SOURCE PASSAGE

-- begin --

19 September 2008

Post 152

I was completely unaware of the Prescriptivist vs Descriptivist debate at the beginning of 2008: I (like this web browser's spell check) hadn't even heard the terms before. But then, sometime in the fuzzy period between winter and spring (I forget when exactly), one of my roommates gave me a copy of David Foster Wallace "Tense Present: Democracy, English, and the Wars over Usage" to read, and I found myself diving headfirst into this glorious new can of worms.

(I regret that I do not, at this very moment, have my copy of that essay handy; perhaps on some future day, I will give you some lovely excerpts.)

That essay changed me: when I started it, I had no idea what Prescriptivism was; by the time I gave it back to my roommate, I considered Prescriptivism foundational, a quintessential part of my being, and I was horrified to realize that the dictionaries that take up such a large portion of my bookshelf were mostly compiled by hell-bound Descriptivists who were leading the language to ruin. I was a bonafide Snoot (Wallace's word, not mine).

(At this point, I really wish I could tell you that I'm exaggerating, but for once in my life, I feel I'm extreme enough without exaggeration. I suppose that completely honest would encourage me to say that, rather than changing me, "Tense Present" really just opened my eyes to an issue that I already had a solid opinion about even though I had no idea that an actual debate was raising, but having empowered me with such awareness, it also ignited my indignation against the evil Descriptivist.)

Not very long at all after this intellectual epiphany, I began taking my first course in Linguistics. Were I to pull out the notebook I used in that class and show you the first page, you would see where I wrote on the first day of class BEWARE: LINGUISTICS IS STRAIGHT UP DESCRIPTIVISM and circled it several times.

-- end --

RECORD SET
-- begin --

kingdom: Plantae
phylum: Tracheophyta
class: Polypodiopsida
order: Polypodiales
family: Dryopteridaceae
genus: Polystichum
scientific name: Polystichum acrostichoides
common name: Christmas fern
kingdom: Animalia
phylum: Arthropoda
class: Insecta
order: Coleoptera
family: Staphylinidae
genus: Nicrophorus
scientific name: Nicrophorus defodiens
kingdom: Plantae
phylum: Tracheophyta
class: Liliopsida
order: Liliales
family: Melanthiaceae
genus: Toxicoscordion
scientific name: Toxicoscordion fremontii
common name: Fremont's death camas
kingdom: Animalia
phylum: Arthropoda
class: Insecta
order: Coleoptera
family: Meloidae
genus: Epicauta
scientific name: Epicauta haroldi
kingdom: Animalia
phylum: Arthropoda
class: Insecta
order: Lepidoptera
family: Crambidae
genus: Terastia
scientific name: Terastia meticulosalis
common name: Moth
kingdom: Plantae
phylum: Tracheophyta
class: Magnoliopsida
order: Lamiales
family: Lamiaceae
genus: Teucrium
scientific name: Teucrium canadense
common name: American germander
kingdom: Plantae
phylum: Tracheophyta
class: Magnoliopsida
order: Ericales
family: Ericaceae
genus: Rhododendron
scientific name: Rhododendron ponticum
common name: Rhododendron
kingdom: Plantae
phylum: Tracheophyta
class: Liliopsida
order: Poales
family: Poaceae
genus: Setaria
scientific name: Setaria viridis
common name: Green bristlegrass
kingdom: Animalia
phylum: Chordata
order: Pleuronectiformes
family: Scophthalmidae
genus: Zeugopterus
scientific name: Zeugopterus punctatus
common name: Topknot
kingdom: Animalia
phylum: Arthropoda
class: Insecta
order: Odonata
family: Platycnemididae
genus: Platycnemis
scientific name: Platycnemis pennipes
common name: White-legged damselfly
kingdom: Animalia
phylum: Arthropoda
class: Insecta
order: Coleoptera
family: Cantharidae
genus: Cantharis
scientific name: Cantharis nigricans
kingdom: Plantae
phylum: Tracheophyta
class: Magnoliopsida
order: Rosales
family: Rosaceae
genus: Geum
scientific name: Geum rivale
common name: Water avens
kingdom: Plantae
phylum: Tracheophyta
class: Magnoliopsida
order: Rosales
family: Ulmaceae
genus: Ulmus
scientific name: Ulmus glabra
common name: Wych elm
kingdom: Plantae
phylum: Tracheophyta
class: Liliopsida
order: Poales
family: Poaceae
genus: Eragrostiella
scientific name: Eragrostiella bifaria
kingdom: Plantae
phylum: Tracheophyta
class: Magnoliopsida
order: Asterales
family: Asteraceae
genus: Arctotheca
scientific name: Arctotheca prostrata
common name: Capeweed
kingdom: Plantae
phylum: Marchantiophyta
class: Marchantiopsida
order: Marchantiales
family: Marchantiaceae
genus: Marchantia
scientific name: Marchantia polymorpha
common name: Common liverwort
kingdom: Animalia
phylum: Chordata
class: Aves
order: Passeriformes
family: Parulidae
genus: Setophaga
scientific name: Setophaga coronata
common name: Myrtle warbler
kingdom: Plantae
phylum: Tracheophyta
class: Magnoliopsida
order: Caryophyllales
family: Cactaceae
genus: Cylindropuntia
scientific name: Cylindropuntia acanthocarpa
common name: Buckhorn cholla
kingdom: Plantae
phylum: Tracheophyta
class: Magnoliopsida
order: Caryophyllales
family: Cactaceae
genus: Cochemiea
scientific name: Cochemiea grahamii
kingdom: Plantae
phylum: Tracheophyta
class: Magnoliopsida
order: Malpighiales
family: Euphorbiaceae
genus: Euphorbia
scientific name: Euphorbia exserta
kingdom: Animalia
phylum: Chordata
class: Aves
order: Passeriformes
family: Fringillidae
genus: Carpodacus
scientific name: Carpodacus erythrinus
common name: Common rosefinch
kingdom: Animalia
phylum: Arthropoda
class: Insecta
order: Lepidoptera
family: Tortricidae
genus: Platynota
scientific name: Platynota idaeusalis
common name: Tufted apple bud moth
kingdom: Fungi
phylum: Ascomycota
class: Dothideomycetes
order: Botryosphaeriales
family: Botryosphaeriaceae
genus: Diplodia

-- end --

PROBLEM 1
Rewrite the records from the first line up to and including the line with "genus: Nicrophorus" as a two-column CSV with the columns field and value. Give one row per line, with each part in its own quoted field and any line breaks turned into spaces.
PROBLEM 2
Extend the post about the Prescriptivist vs Descriptivist debate, starting after its last sentence.
The records have no connection to the post about the Prescriptivist vs Descriptivist debate.

REPLY 1
field,value
"kingdom:","Plantae"
"phylum:","Tracheophyta"
"class:","Polypodiopsida"
"order:","Polypodiales"
"family:","Dryopteridaceae"
"genus:","Polystichum"
"scientific name:","Polystichum acrostichoides"
"common name:","Christmas fern"
"kingdom:","Animalia"
"phylum:","Arthropoda"
"class:","Insecta"
"order:","Coleoptera"
"family:","Staphylinidae"
"genus:","Nicrophorus"

REPLY 2
But then the unthinkable happened: I fell passionately in love with linguistic descriptivism, and I realized that, from a strictly historical standpoint, language did just fine for a few thousand years before the advent of Prescriptivism a few hundred years ago. Nevertheless, I remained ideologically aligned with the Prescriptivist camp because I felt we had to have an academic standard, a right and wrong for every question, and I clung tenaciously to these notions while immersing myself in my linguistics class--sorta like trying to swim with a 25-pound weight (I've done that before; it's excellent exercise but hard to do for very long).

Then summer came, and I enrolled in a Philosophy of Language class, and that's why I am the way I am now. Despite the fact that my professor was a self-proclaimed Prescriptivist, the course made me realize that utterances can only have meaning so long as a community agrees on some kind of association between sounds and intentions, and I came to the conclusion that, though I really like clear-cut right and wrong, language is a very liquid thing, which is why (I think) it's so effective (and also why it's so hard to nail down).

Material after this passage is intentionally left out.